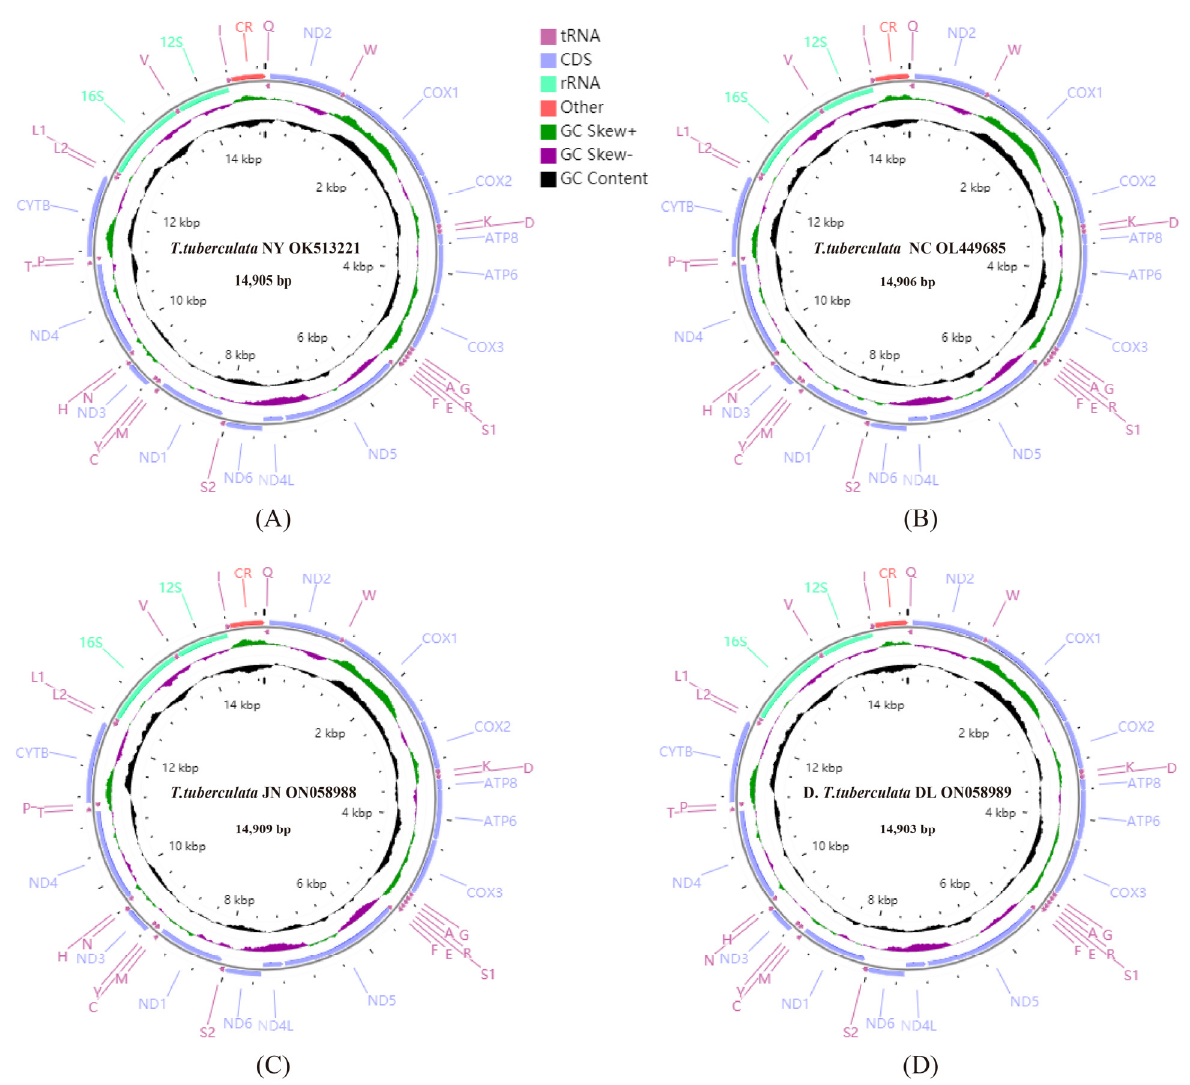
Figure 1. Mitochondrial genome maps of T. tuberculata NY ( A ), T. tuberculata NC ( B ), T. tuberculata JN ( C ), and T. tuberculata DL ( D ). The first circle shows the gene map (PCGs, rRNAs, tRNAs, and the AT-rich region). The genes shown outside the map are coded on the majority strand (J strand), whereas the genes inside the map are coded on the minority strand (N strand). The second circle shows the GC skew, and the third shows the GC content. GC content and GC skew are plotted as the deviation from the average value of the entire sequence.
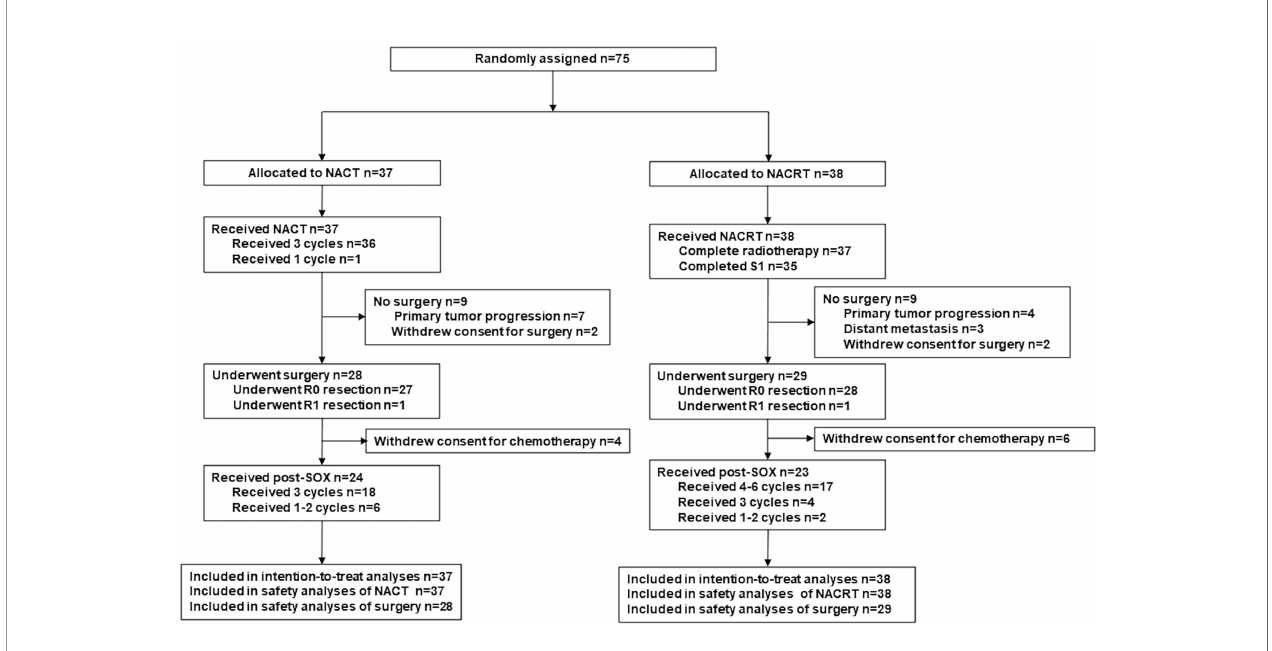
FIGURE 1 | CONSORT diagram.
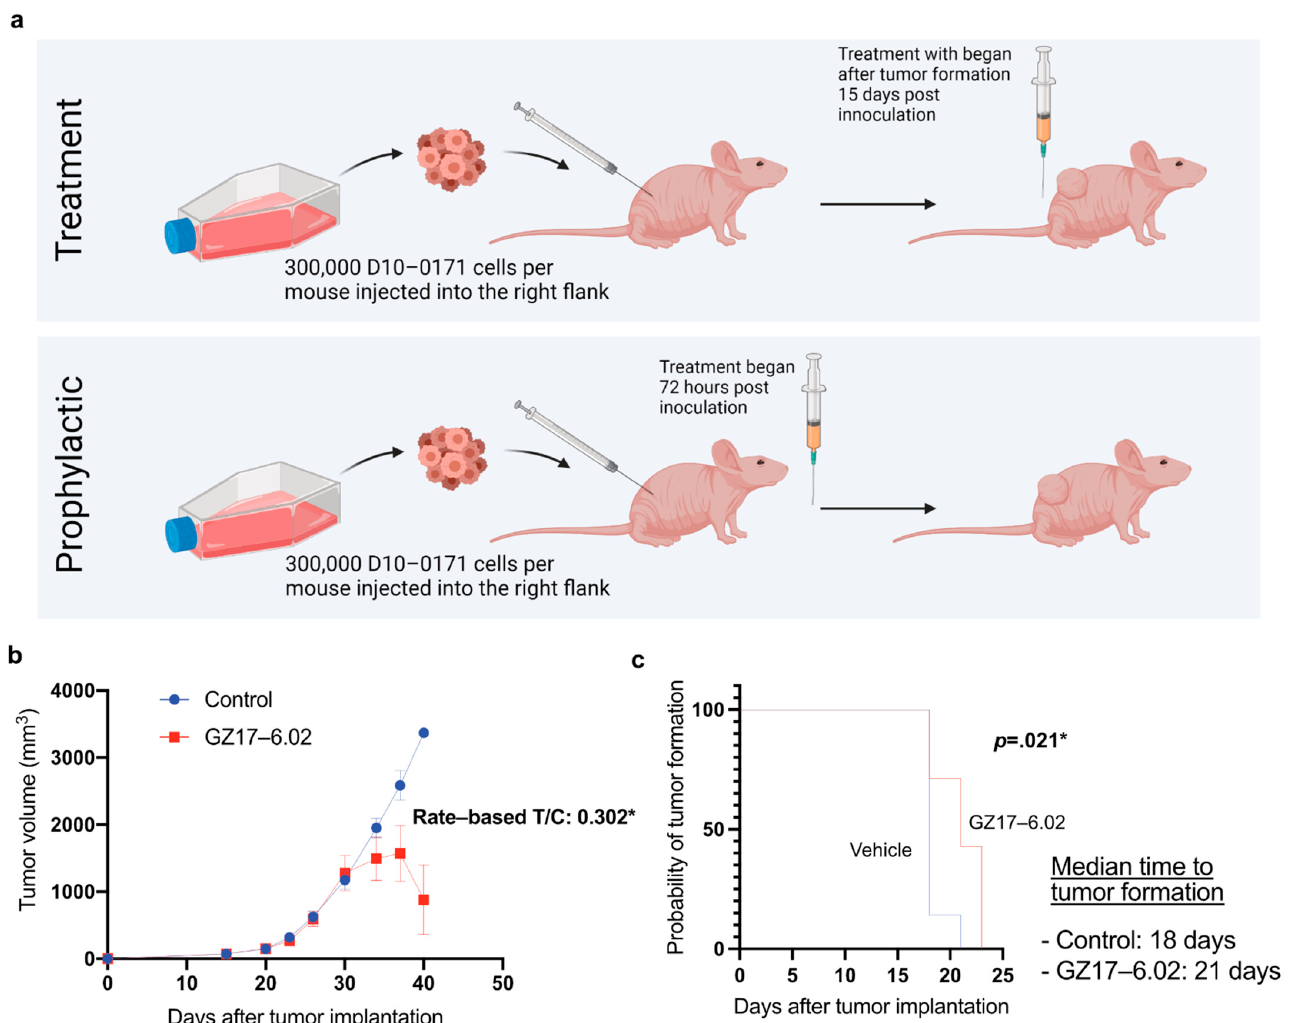
Figure 7. GZ17-6.02 demonstrated anti-tumor activity in a subcutaneous tumor model. ( a ) Flow chart depicting the study protocol with athymic NU/NU mice. This figure was created with biorender.com (accessed on August 20, 2021) ( b ) Average tumor volume per mouse plotted over time in control and treated mice, and analysis of tumor volume data using the rate-based T/C method. A rate-based T/C value below 0.4 indicates that the compound had a significant effect on tumor growth. ( c ) Kaplan–Meier analysis of tumor onset demonstrating that GZ17-6.02 delays tumor formation. * denotes a significant value. n, number of animals; T/C, tumor/control.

**What the exercise asks**
Leave out the pictures and return the listing exactly.

**Task answer**
Figure 1. Mitochondrial genome maps of T. tuberculata NY ( A ), T. tuberculata NC ( B ), T. tuberculata JN ( C ), and T. tuberculata DL ( D ). The first circle shows the gene map (PCGs, rRNAs, tRNAs, and the AT-rich region). The genes shown outside the map are coded on the majority strand (J strand), whereas the genes inside the map are coded on the minority strand (N strand). The second circle shows the GC skew, and the third shows the GC content. GC content and GC skew are plotted as the deviation from the average value of the entire sequence.
FIGURE 1 | CONSORT diagram.
Figure 7. GZ17-6.02 demonstrated anti-tumor activity in a subcutaneous tumor model. ( a ) Flow chart depicting the study protocol with athymic NU/NU mice. This figure was created with biorender.com (accessed on August 20, 2021) ( b ) Average tumor volume per mouse plotted over time in control and treated mice, and analysis of tumor volume data using the rate-based T/C method. A rate-based T/C value below 0.4 indicates that the compound had a significant effect on tumor growth. ( c ) Kaplan–Meier analysis of tumor onset demonstrating that GZ17-6.02 delays tumor formation. * denotes a significant value. n, number of animals; T/C, tumor/control.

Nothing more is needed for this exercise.